Формально количество участвующих в нём в последние годы ограничивается пятью охотниками. Но частенько и сейчас в полях можно увидеть компании человек по восемь — двенадцать. Охотится один коллектив, в котором через одного все — не то кум, не то сват, не то зять.
Как ты их прогонишь, в гай не поставишь? А раньше ходили по 20-30 человек, растягиваясь на два поля, но поддерживать порядок и не растерять по лесополосам людей при таком гае мог только очень авторитетный руководитель охотыНо было прекрасно — как, впрочем, почти всё в прошлом — прочёсывать широкие осенние поля весёлой разноликой компанией.
Я застал ещё эти охоты, торжественно — шутливые построения перед загоном: «…На первый — второй расчитайсь! Первые номера, два шага вперёд! Ткаченко Валентин, затягивай вправо, до бригады. Гах Николай, тянивон на скирду, слева, видишь? Да, скирда, скирду-то — отсюда плохо видать… Всё, пошли! Кто в «куле» — не спешить , ради Бога!…»

Набор записей -
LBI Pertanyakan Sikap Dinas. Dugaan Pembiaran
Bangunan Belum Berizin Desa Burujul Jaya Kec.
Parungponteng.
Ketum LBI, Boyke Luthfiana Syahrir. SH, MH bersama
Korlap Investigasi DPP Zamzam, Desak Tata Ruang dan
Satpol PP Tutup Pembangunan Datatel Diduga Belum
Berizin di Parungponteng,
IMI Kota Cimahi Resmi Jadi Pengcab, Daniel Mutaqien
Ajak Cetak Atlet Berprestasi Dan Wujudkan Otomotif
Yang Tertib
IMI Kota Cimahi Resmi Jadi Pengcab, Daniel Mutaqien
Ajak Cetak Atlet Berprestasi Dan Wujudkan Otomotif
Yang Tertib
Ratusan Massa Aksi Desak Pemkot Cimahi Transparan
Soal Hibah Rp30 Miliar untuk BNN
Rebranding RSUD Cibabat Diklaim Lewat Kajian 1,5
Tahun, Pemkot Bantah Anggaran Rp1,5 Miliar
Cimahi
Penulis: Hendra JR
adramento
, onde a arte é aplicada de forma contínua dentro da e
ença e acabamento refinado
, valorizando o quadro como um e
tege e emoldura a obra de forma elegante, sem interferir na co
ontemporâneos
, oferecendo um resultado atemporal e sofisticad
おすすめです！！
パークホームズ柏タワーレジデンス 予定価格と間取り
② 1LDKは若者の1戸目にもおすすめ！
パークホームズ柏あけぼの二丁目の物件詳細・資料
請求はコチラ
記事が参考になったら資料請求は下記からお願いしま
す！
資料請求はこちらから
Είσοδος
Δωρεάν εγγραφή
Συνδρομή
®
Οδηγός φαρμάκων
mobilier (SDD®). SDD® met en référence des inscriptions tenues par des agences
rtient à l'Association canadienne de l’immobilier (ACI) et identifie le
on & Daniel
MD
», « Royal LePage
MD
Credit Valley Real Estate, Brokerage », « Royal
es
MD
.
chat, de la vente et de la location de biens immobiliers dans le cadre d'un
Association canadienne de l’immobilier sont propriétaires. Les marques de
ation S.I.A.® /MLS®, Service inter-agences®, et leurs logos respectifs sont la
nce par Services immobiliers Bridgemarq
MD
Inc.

Список заданий -
(a) Определите, согласуются ли с исходным документом утверждения (i), (ii) и (iii). Для каждого ответьте «да» или «нет» и приведите дословную цитату, которая это подтверждает. (i) В последние годы число участников формально ограничено пятью охотниками. (ii) Раньше компании по 20–30 человек растягивались на три поля. (iii) И сейчас в полях можно встретить компании по восемь–двенадцать человек.
(b) Куда, согласно исходному документу, при построении перед загоном было велено затягивать Ткаченко Валентину?

Ответы к заданиям -
(a)
(i) Да: «Формально количество участвующих в нём в последние годы ограничивается пятью охотниками».
(ii) Нет: «А раньше ходили по 20-30 человек, растягиваясь на два поля».
(iii) Да: «частенько и сейчас в полях можно увидеть компании человек по восемь — двенадцать».

(b) Вправо, до бригады.